## ASSIGNMENT
Everything before the line containing "thumb ip: (892, 1116)" stays out; print that line and all lines below it through the last, exactly.

--- MATERIAL PROVIDED ---

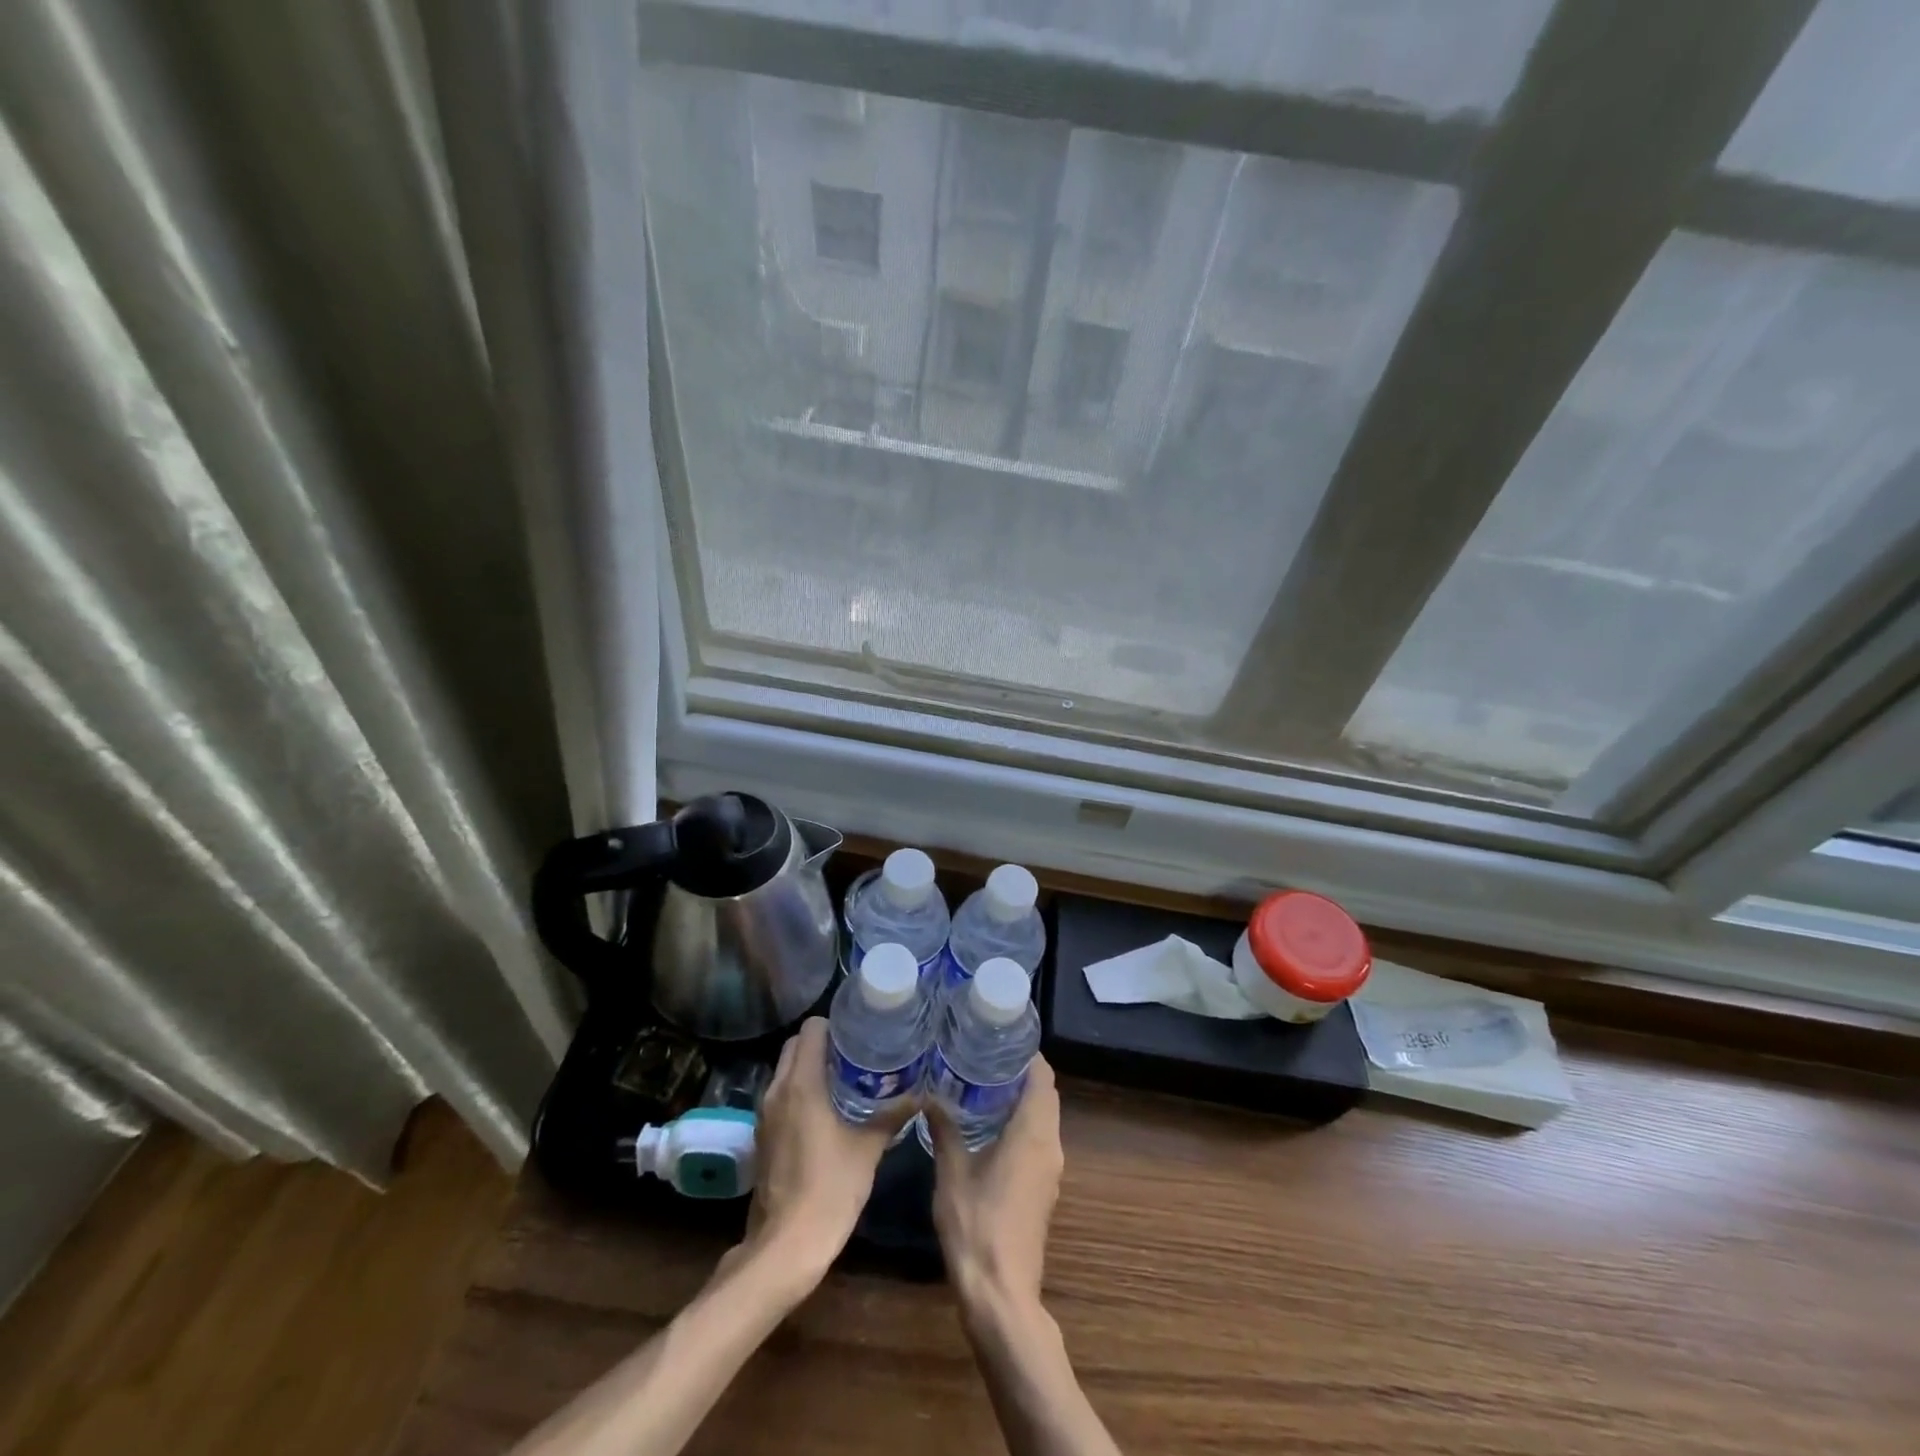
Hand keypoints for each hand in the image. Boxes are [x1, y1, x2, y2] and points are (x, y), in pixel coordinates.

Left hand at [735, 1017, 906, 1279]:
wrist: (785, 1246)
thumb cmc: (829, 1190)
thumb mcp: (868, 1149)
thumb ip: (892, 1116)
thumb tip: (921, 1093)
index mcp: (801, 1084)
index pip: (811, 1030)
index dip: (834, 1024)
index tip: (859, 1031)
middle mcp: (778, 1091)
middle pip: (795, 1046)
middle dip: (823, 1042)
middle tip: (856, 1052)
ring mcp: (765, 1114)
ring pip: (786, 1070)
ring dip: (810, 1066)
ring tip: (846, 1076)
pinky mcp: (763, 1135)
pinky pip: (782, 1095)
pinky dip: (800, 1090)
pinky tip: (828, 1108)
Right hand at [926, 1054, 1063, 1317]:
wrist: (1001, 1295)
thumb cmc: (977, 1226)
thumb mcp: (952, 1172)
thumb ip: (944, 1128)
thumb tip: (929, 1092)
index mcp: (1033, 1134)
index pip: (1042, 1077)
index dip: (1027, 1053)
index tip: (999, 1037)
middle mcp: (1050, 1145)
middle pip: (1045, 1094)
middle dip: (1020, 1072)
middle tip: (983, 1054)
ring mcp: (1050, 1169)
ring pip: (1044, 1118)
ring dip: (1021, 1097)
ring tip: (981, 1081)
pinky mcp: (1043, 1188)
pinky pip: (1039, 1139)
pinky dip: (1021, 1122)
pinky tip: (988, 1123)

---

## PROBLEM SOLUTION
thumb ip: (892, 1116)
thumb tip: (921, 1093)
index mcp: (801, 1084)
index pip: (811, 1030)
index dip: (834, 1024)
index tip: (859, 1031)
middle mcp: (778, 1091)
middle pip: (795, 1046)
middle dip: (823, 1042)
middle tip: (856, 1052)
ring mcp: (765, 1114)
ring pip: (786, 1070)
ring dip: (810, 1066)
ring tip: (846, 1076)
pinky mcp: (763, 1135)
pinky pip: (782, 1095)
pinky dip: (800, 1090)
pinky tip: (828, 1108)
Right hand at [926, 1054, 1063, 1317]:
wrist: (1001, 1295)
thumb cmc: (977, 1226)
thumb mcp: (952, 1172)
thumb ip: (944, 1128)
thumb tip: (929, 1092)
index mcp: (1033, 1134)
index pip: (1042, 1077)
index dip: (1027, 1053)
index tip: (999, 1037)
middle mcp: (1050, 1145)
middle pip: (1045, 1094)
middle dip: (1020, 1072)
middle tip: (983, 1054)
ring mcp: (1050, 1169)
ring pip: (1044, 1118)
ring dip: (1021, 1097)
ring tip: (981, 1081)
pinky mcp: (1043, 1188)
pinky pip: (1039, 1139)
pinky dip: (1021, 1122)
pinky tip: (988, 1123)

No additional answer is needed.